### WORK ORDER:
Decide whether each statement below agrees with the passage on 3D-NAND production, answering yes or no and quoting the words of the passage that settle it.
1. SK Hynix's NAND Flash bit shipments in the first quarter of 2017 could fall by about 5% from the previous quarter.
2. Toshiba has scheduled formal mass production of its 64-layer products for the first half of 2017.
3. SK Hynix is currently releasing 72-layer products.

### PASSAGE SHOWN:

Going into the first quarter of 2017, SK Hynix’s NAND Flash bit shipments will also be affected by the transition to 3D-NAND as well as declining smartphone shipments during the period. The supplier’s bit shipments could drop by around 5% sequentially. However, ASP of NAND Flash chips is going to be on a steady rise due to the ongoing market undersupply.
With regard to SK Hynix’s transition to 3D-NAND, the advanced architecture is estimated to account for 10% of the supplier’s bit shipments for the first quarter of 2017. SK Hynix is currently releasing 48-layer products and will also be launching 72-layer products in the second half of this year. By the end of 2017, 3D-NAND products are expected to make up more than 50% of SK Hynix’s NAND Flash output.
Toshiba is presently working on products using 64-layer 3D-NAND Flash and has scheduled formal mass production in the second half of 2017. As Toshiba is still raising the yield of the 64-layer production, the company’s memory business is going to focus on the sales of its 48-layer products during this year’s first half. Overall, the share of 3D-NAND products in Toshiba’s total NAND Flash output remains relatively small. Nonetheless, the supplier is keeping its target of increasing the output share of 3D-NAND to more than 50% by the end of 2017.

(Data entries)
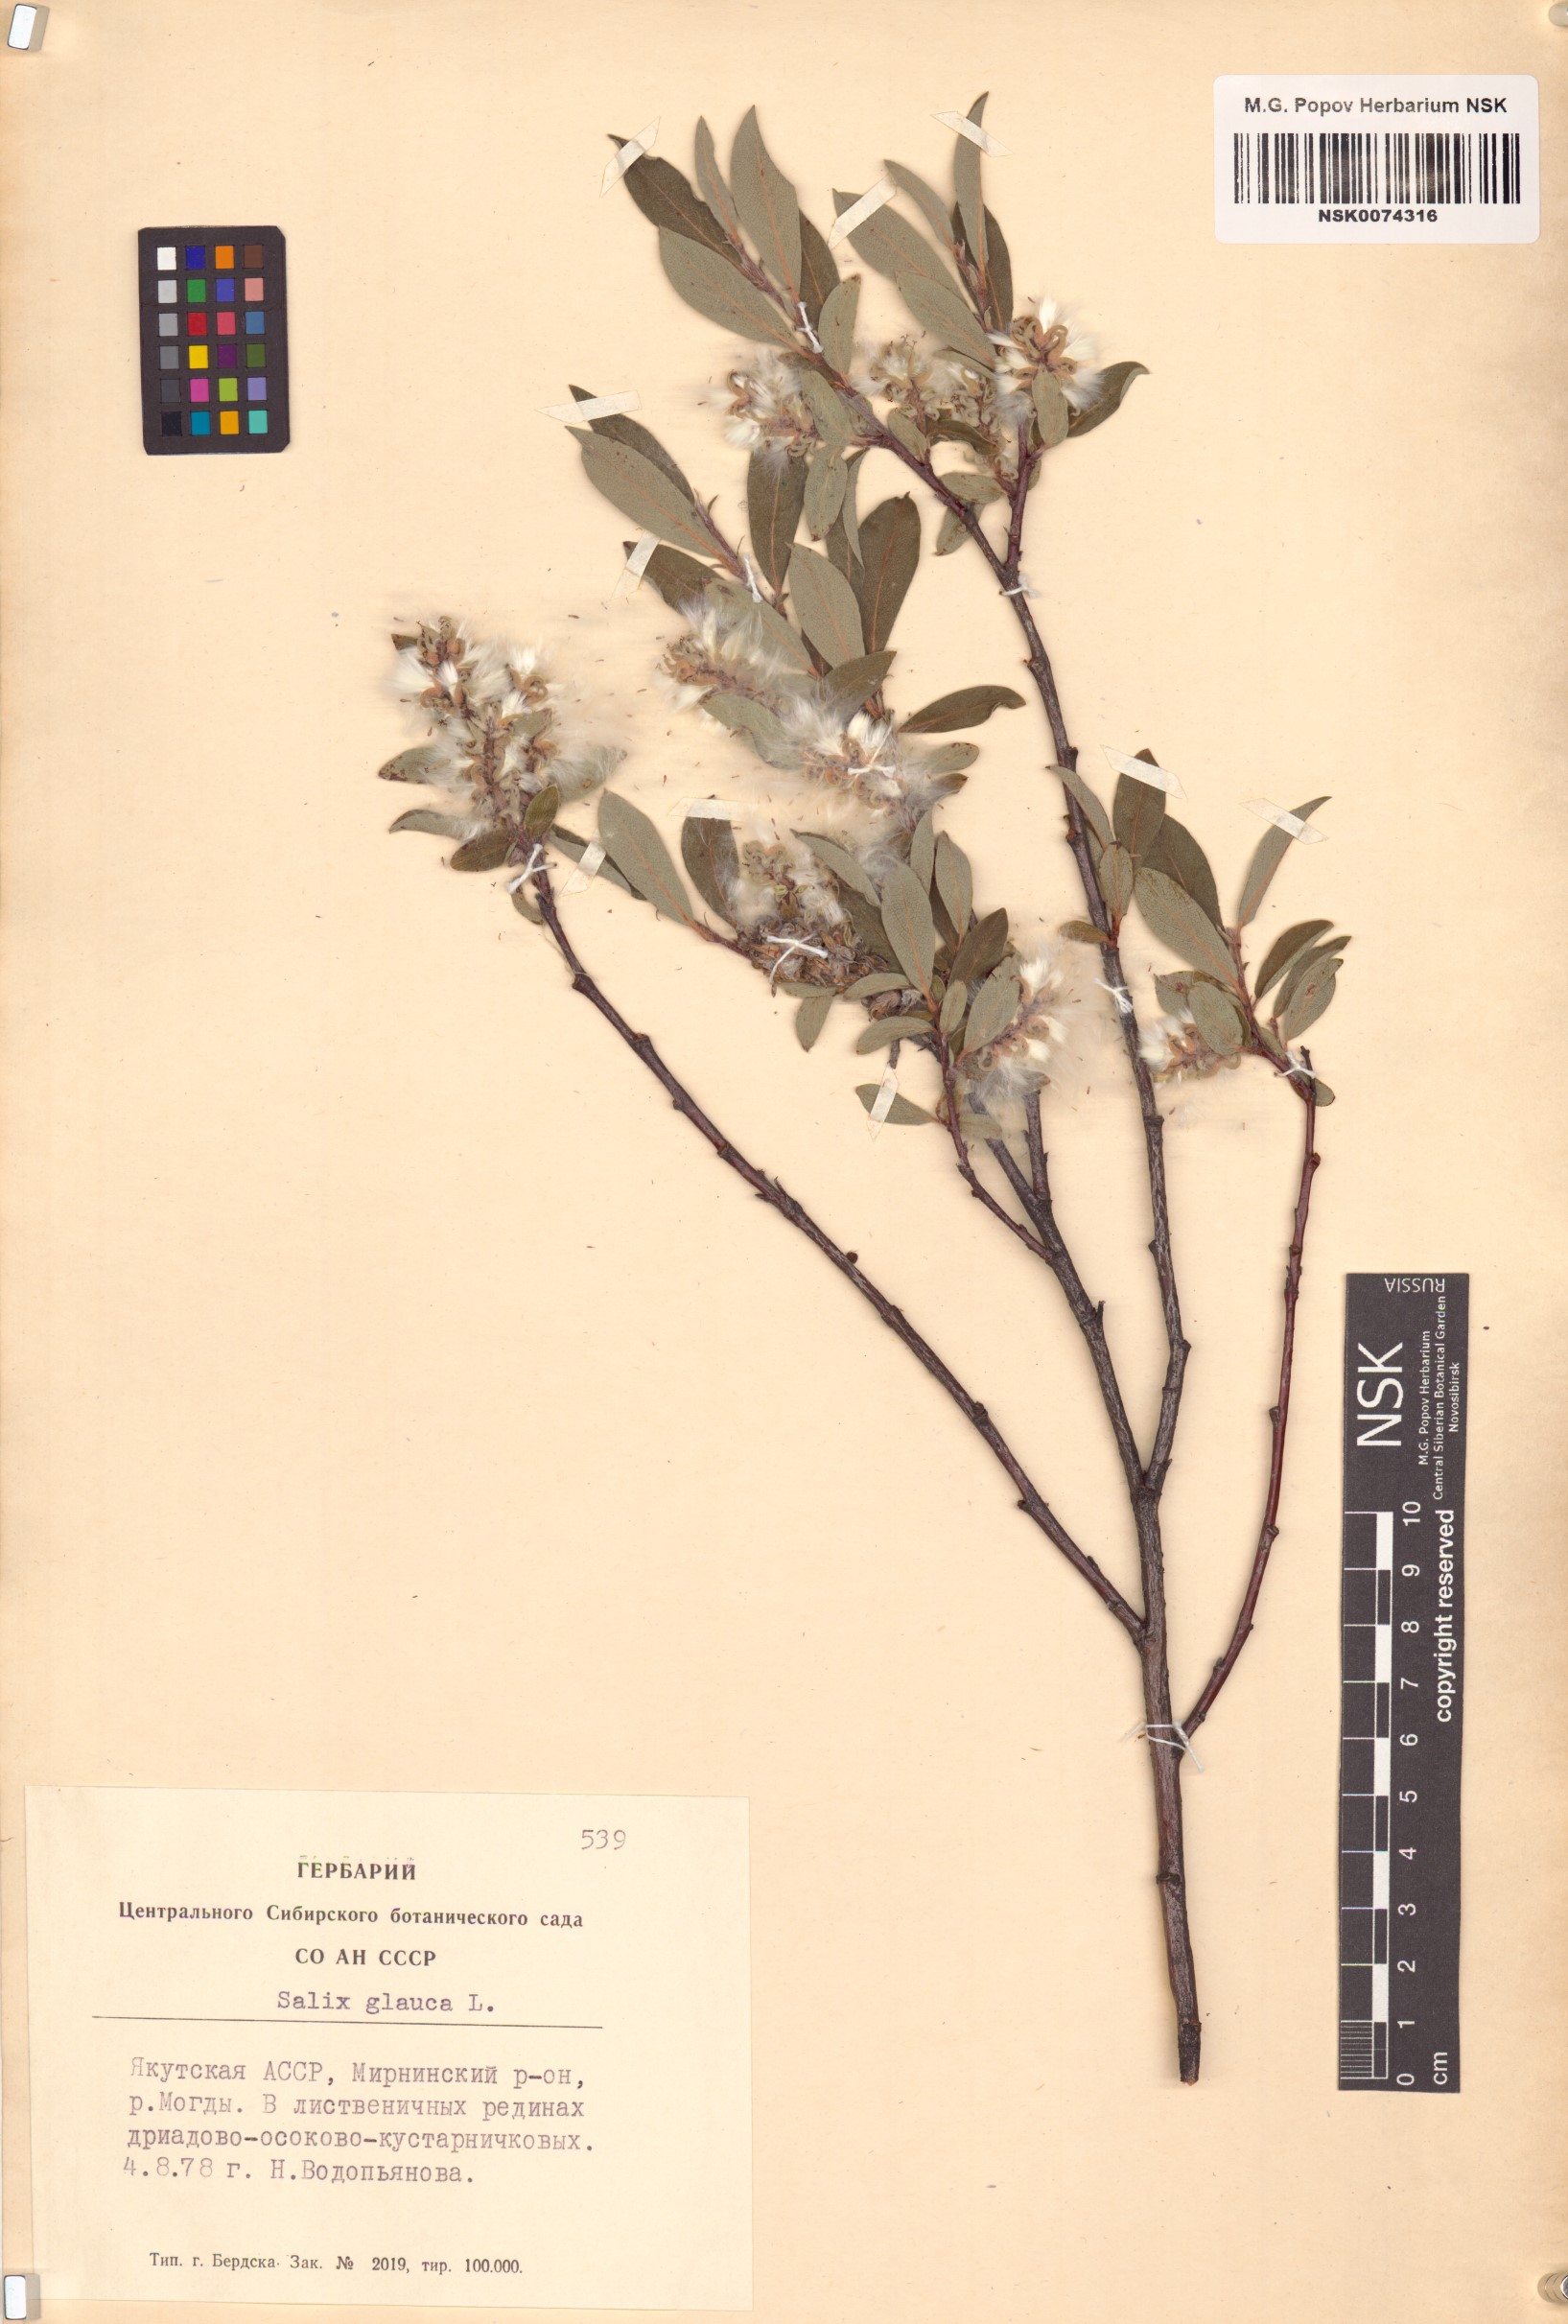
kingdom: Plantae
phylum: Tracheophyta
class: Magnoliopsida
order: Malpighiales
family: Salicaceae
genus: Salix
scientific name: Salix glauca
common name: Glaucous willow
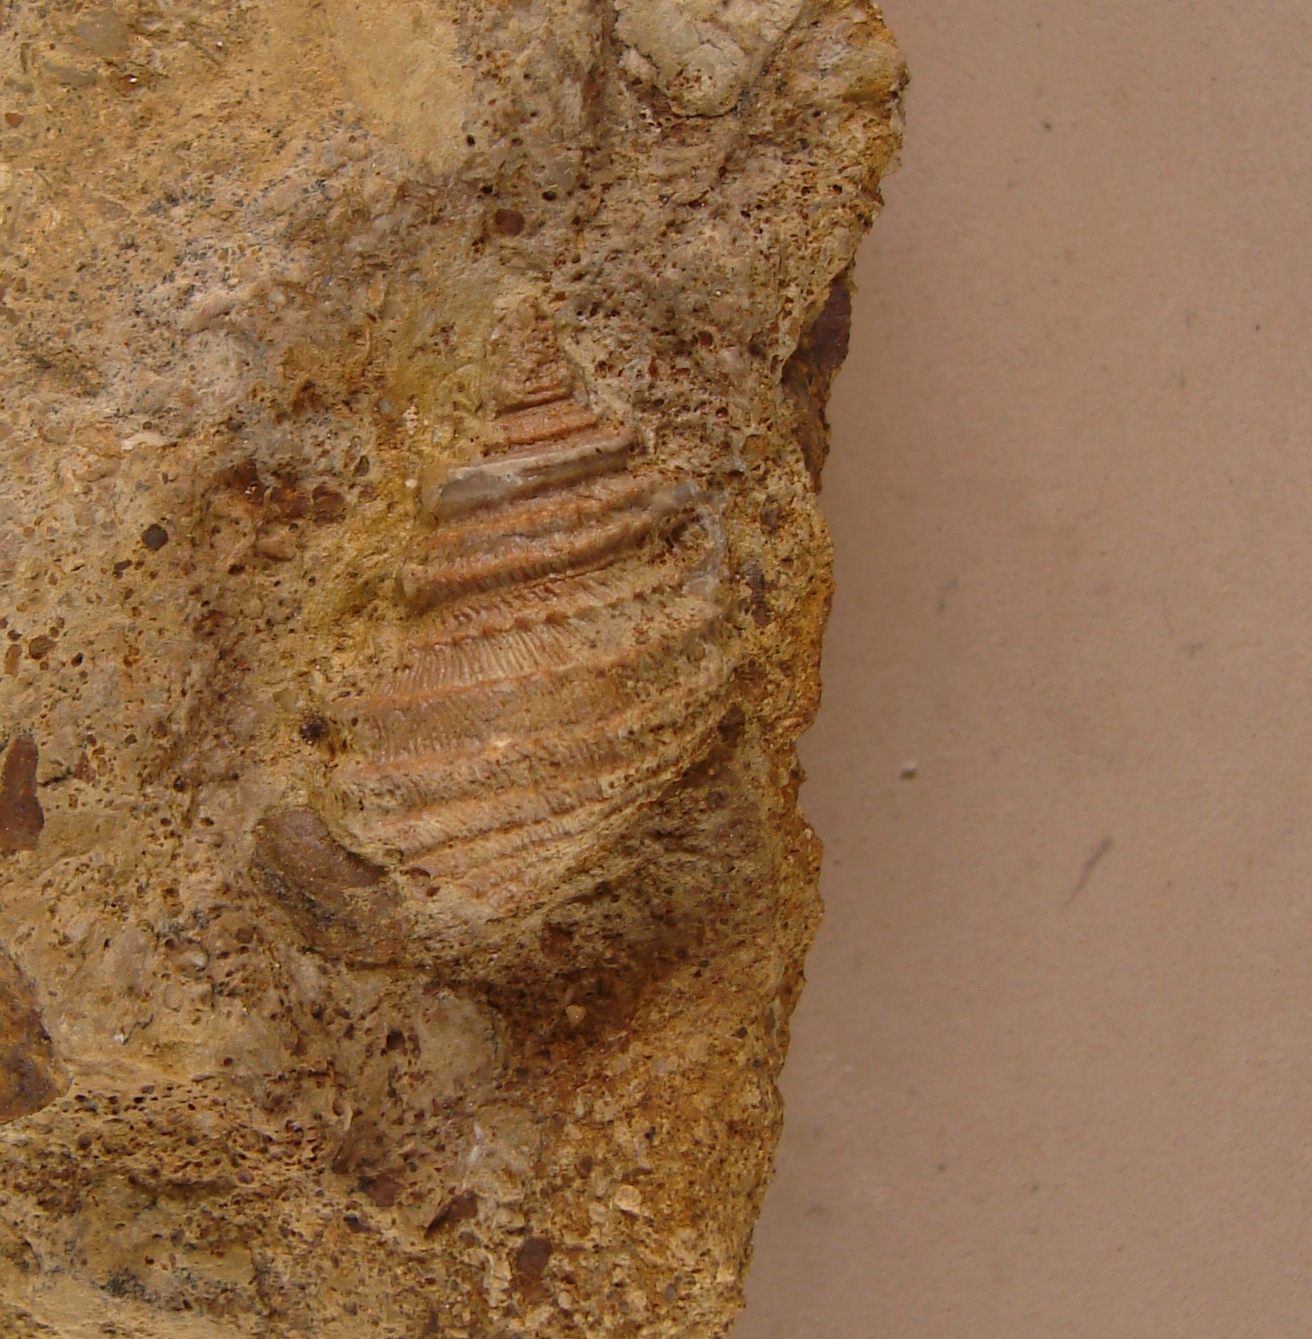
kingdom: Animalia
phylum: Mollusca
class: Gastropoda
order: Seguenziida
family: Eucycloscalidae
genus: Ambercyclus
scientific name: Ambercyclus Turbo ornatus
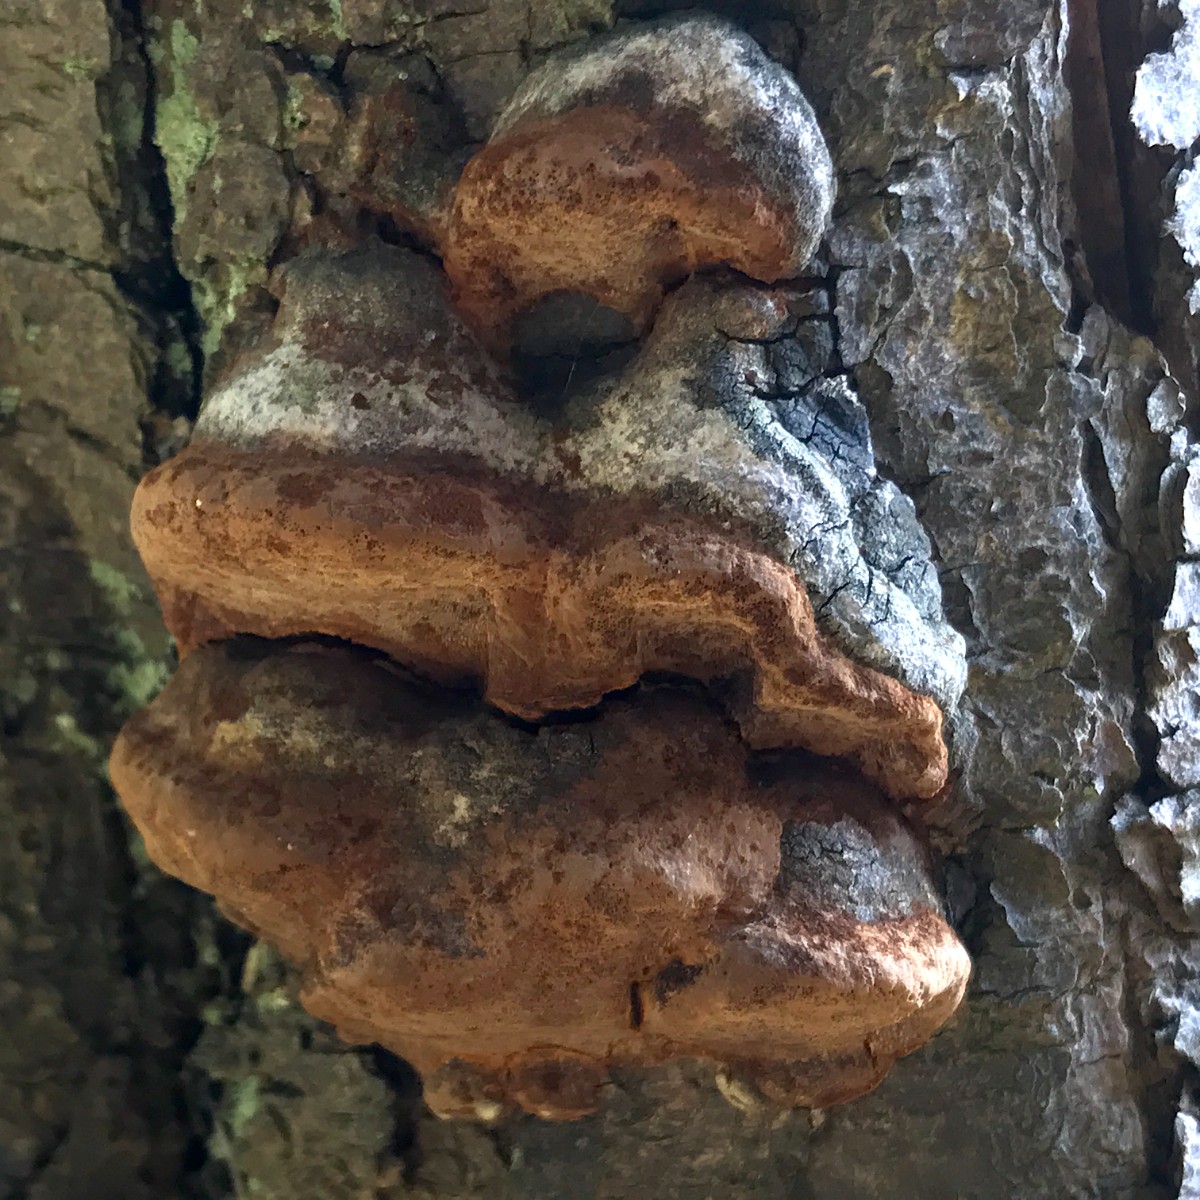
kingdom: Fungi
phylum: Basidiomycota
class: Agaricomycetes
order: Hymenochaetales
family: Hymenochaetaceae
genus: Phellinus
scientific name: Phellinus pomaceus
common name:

### WRITTEN SOLUTION:
1. Yes: "The supplier’s bit shipments could drop by around 5% sequentially."
2. No: "has scheduled formal mass production in the second half of 2017"
3. No: "SK Hynix is currently releasing 48-layer products and will also be launching 72-layer products in the second half of this year."